With the kind of masked, bored living we settle for nowadays, I would say we wouldn't even care. We'd still, like people who have been destined for hopeless fooldom indeed, will rather have an escapist,  green pasture that we didn't cultivate while ignoring the dying desert at home. We will do that until the vengeance of the desert throws us into such disarray that we have tear everything down - the entire imaginary world of boredom because we need a home that's built to work,  that's built with a solid, strong foundation. And, oh, how distant that home will be then.

It will have a strange closeness to us because it belongs to us, and, once, called to be nurtured like a seed in the ground that sensed its destiny from a million miles away.  It asked and we did not feed. We were lured by easier, nonetheless strange ideas that were sold to us. They were sold to us people who suffered, will suffer or are suffering the same fate. Where they originated from only God would know. But they're here now and spreading like a virus. Like thieves who kill for thrill, unstoppable and manic. They leave the spoil to rot, and rot it does indeed. We, the spoil, can choose otherwise though. We always could, even when we were burned and, over time, became numb to the fiery flames.
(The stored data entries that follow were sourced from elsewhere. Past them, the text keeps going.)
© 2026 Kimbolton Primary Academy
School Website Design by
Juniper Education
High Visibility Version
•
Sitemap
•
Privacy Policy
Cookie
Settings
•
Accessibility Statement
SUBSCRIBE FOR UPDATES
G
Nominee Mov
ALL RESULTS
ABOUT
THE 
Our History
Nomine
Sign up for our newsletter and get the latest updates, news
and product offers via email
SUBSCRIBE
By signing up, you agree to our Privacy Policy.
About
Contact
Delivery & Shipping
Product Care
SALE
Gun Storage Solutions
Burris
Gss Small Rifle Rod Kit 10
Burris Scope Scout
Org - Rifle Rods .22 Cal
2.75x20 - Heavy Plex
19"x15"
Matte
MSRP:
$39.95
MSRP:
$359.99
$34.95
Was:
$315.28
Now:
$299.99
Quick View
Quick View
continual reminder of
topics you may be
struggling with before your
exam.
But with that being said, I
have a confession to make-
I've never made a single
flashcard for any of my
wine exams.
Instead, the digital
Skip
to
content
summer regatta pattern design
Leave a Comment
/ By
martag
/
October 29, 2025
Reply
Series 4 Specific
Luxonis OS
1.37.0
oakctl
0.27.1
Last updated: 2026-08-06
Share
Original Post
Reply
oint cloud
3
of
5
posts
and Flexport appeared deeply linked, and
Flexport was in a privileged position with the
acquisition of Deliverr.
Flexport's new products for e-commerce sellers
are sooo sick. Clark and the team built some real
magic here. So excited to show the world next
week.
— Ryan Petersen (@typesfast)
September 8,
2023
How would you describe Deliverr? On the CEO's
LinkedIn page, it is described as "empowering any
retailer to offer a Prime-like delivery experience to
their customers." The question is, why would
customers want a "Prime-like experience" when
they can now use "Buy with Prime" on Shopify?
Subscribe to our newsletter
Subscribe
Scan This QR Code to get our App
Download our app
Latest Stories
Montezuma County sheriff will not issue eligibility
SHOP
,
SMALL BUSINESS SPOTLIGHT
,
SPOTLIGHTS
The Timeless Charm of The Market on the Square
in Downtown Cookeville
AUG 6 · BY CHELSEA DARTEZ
The calling of our desert at home to be fed or watered never stopped. It only grew louder and stronger. It may have sounded to us lame and desperate, but it was loud and wholehearted. It called not for its own sake, but for the sake of its own - the men and women to whom it is home, hauntingly or indeed, whether a burden they drag along because they can't do away with it or one they love and nurture. If a desert is lost, the desert doesn't grieve. It knows not loss or gain. It is the soul of the one it belongs to that does - whether the cause of that grief is the disdain it is treated with by that very soul or simply it's weight. Perhaps, just maybe, it isn't the desert that calls. Perhaps, it's the soul that's calling out to nurture its ill-forgotten desert home. And, perhaps, that soul, in light of the strange idea of extreme, easy boredom laced with means to ignore it so easily, has been relegated to a place in men and women where it is to be least heard. But, alas, you can't shut down the cries of somethings, more so a cry so pure and true, that it scream out anyway. We can shut it down with those strange ideas that we were sold, rather those that we buy so easily, which come from Only God Knows Where - but not for long.
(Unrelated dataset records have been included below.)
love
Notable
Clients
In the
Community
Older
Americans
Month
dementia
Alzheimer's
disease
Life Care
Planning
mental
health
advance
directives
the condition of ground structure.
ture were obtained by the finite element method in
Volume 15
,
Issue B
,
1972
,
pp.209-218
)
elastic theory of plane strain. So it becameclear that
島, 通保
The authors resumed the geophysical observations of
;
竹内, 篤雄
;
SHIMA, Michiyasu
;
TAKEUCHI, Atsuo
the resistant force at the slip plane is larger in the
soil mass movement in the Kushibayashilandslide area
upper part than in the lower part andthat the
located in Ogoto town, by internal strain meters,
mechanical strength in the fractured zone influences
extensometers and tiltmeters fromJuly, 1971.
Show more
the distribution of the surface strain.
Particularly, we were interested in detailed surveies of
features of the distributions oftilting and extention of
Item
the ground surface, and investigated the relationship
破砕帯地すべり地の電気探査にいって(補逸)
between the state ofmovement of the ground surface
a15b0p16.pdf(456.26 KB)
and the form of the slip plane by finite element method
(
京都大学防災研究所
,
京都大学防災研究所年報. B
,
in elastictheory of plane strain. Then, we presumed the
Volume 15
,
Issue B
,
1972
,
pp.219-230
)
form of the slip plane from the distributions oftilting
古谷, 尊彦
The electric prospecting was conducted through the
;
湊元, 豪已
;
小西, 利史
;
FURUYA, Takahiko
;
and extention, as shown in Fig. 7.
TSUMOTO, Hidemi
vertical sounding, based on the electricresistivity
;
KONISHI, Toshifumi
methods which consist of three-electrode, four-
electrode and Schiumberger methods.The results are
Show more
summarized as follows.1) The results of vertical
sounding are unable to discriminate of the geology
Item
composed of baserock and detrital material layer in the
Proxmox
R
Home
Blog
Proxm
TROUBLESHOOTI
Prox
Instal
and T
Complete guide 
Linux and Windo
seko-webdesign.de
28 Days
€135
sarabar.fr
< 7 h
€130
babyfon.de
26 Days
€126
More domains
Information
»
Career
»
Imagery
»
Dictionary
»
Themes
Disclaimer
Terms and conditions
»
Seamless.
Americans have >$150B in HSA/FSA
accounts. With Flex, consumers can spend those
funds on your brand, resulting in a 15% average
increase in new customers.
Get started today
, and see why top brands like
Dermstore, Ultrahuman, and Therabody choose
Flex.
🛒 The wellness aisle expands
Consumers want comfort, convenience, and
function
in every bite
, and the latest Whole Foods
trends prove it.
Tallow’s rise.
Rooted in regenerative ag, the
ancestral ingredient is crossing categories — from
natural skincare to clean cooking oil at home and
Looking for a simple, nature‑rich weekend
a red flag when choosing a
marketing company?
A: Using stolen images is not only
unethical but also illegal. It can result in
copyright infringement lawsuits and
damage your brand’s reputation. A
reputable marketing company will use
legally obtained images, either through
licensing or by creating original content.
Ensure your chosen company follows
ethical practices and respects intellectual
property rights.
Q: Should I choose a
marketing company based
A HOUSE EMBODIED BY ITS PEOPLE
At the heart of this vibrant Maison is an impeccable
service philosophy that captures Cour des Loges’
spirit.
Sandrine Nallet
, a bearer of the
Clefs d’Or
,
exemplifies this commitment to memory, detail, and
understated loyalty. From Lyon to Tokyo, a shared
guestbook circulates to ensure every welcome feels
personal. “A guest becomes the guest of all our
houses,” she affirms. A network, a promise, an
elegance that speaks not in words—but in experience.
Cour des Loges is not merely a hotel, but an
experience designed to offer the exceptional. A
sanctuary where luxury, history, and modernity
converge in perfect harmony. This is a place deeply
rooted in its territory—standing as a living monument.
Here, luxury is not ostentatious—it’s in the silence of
Yet, since those cries are always sounding, and their truths are haunting us, when this silly idea of escapism and escapism from boredom intertwined gives a little leeway, we can hear them, listen to them and heed them. We can see the reason in them, and the joy in them. No matter how far we have gone succumbing to the boredom of excess, we can still always return to our home desert, water it from the bottom up and let it blossom. We can always turn around, at any point, and discover of nurturing that plant, and the many others, with way, way more effort that it takes to constantly escape from boredom, and produce the joy that a truly happy life brings. Beat boredom, and the falsely over-stimulative habit it taught us to live by, by a million yards or so, at least. The jar of brownie points that it will fill and what it's worth, with all the validation from the world that comes with them, won't have any value when you go to bed at night. Then, it's you and your desert or own blossoming green pasture. All else, all that's happy, will follow.